En vano, nuestros países de norte a sur y de este a oeste, prácticamente sin excepciones dignas de considerarse, han venido a desconocer el sentido humanista de la educación de ayer para sustituirlo por un desarrollo de conocimientos neutros, tecnologías fabulosas y habilidades mecánicas para sobrevivir en un mundo que ha perdido nada más y nada menos que la razón de por qué y para qué vive en el planeta.
Pierden tiempo los parlamentos, los gobiernos y los ministerios al tomar la educación como un servicio regulado, tecnificado, tabulado y administrado como un insumo más de lo que la población más sintiente que pensante, requiere. A juicio de algunos críticos de la situación catastrófica de nuestros centros educativos, es que la parte pensante de la educación no sería tan considerada como la condición biológica y afectiva desconectada de cualquier visión trascendente de la humana existencia.

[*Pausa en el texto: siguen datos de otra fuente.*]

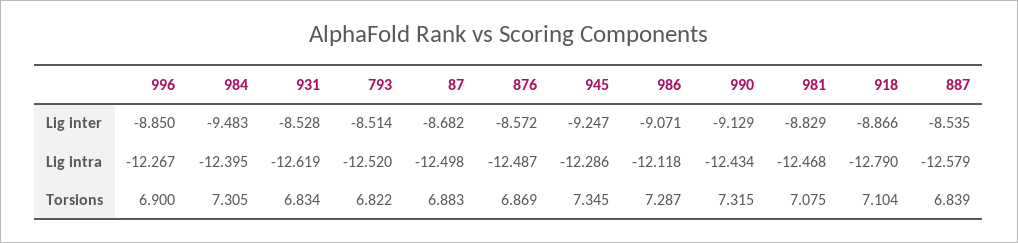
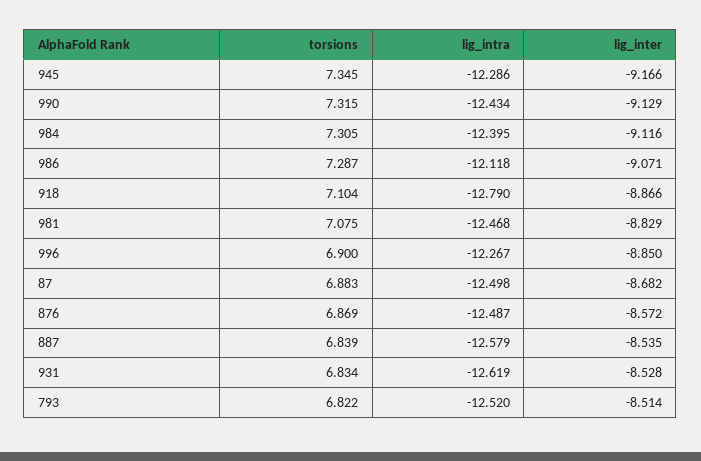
  {
    "996": {
      "Lig inter": -8.85,
      "Lig intra": -12.267,
      "Torsions": 6.9
    },
    "984": {
-     "Lig inter": -9.483,
+     "Lig inter": -9.116,
      "Lig intra": -12.395,
      "Torsions": 7.305
    },
    "931": {
      "Lig inter": -8.528,
      "Lig intra": -12.619,
      "Torsions": 6.834
    },
    "793": {
      "Lig inter": -8.514,
      "Lig intra": -12.52,
      "Torsions": 6.822
    },
    "87": {
      "Lig inter": -8.682,
      "Lig intra": -12.498,
      "Torsions": 6.883
    },
    "876": {
      "Lig inter": -8.572,
      "Lig intra": -12.487,
      "Torsions": 6.869
    },
    "945": {
-     "Lig inter": -9.247,
+     "Lig inter": -9.166,
      "Lig intra": -12.286,
      "Torsions": 7.345
    },
    "986": {
      "Lig inter": -9.071,
      "Lig intra": -12.118,
      "Torsions": 7.287
    },
    "990": {
      "Lig inter": -9.129,
      "Lig intra": -12.434,
      "Torsions": 7.315
    },
    "981": {
      "Lig inter": -8.829,
      "Lig intra": -12.468,
      "Torsions": 7.075
    },
    "918": {
      "Lig inter": -8.866,
      "Lig intra": -12.79,
      "Torsions": 7.104
    },
    "887": {
      "Lig inter": -8.535,
      "Lig intra": -12.579,
      "Torsions": 6.839
    }
  }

Los educandos de hoy se preparan para construir, administrar y hacer naves espaciales, intervenciones quirúrgicas, construir carreteras, edificios fantasmagóricos y desde luego incorporar en la comunidad humana a los animales, a los árboles y si es posible a los insectos. Esta sería mi primera reflexión en torno a un tema que tiene a muchos lamentándose por la caótica situación de alumnos violentos, profesores abúlicos y padres ausentes y ocupados en tareas de mayor rendimiento económico o social. Por ahora, solamente esta primera reflexión.